PROVIDED TEXT:
☆ ☆ ☆ ☆ ☆ ☆ ☆

-Puzzling explanation, a sharp rejection
Analysis by Rickey Singh
THE WASHINGTON administration of President Barack Obama got it badly wrong in thinking it could deal a diplomatic ‘black eye’ to the host government and its allies for last week’s Fourth Triennial CARICOM/Cuba Summit in Port-of-Spain, and escape a stinging rebuke from the 15-member Community.
And it all had to do with the presence in Port-of-Spain of an official delegation from Cuba, headed by President Raoul Castro — the reason for the for the two-day summit — in the very CARICOM nation that had hosted President Obama and all other leaders of the hemisphere for the 5th Summit of the Americas last year.
It was a pathetic display of misuse of power by the world’s superpower, compounded by a clumsy explanation — via its embassy in Port-of-Spain — why a required and sought licence could not have been forthcoming in time from the US Treasury for the CARICOM/Cuba summit to take place, as originally scheduled for December 7-8, at the Trinidad Hilton and Conference Centre.
That unexpected development compelled an embarrassed host government of Prime Minister Kamla Persad-Bissessar to hurriedly make arrangements for alternative hotel accommodation and conference venue, which was hardly a problem, given the very impressive options available in this CARICOM partner state.
And all because of a lingering historical bitterness on the part of successive governments of superpower USA to dislodge for half a century the revolutionary government in a comparatively small Caribbean nation some 90 miles off Florida.
To think that in the final days of the second decade of the 21st Century mighty “Uncle Sam” could resort to engaging in a political game to frustrate a scheduled, triennial CARICOM/Cuba summit from taking place at a planned venue, is disturbing for CARICOM/USA relations as it must be for their allies in the rest of the western hemisphere.
New arrangements
The switch in alternative arrangements was hurriedly pursued when it became clear that the wholly government-owned Hilton Trinidad and Conference Centre — part of the US-based hotel chain of ‘Hilton Worldwide’ — had been blocked from the holding of the event there in the context of America’s anti-Cuba legislation which forbids doing business with that Caribbean nation.

☆ ☆ ☆ ☆ ☆ ☆ ☆

EXTRACTED RECORDS:

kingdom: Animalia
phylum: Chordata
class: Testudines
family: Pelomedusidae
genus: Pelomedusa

☆ ☆ ☆ ☆ ☆ ☆ ☆

TASK DIRECTIONS: Reproduce the passage of the CARICOM/Cuba summit analysis above from "That unexpected development" to "the western hemisphere.", word for word.

PROBLEM SOLUTION:
That unexpected development compelled an embarrassed host government of Prime Minister Kamla Persad-Bissessar to hurriedly make arrangements for alternative hotel accommodation and conference venue, which was hardly a problem, given the very impressive options available in this CARICOM partner state.
And all because of a lingering historical bitterness on the part of successive governments of superpower USA to dislodge for half a century the revolutionary government in a comparatively small Caribbean nation some 90 miles off Florida.
To think that in the final days of the second decade of the 21st Century mighty “Uncle Sam” could resort to engaging in a political game to frustrate a scheduled, triennial CARICOM/Cuba summit from taking place at a planned venue, is disturbing for CARICOM/USA relations as it must be for their allies in the rest of the western hemisphere.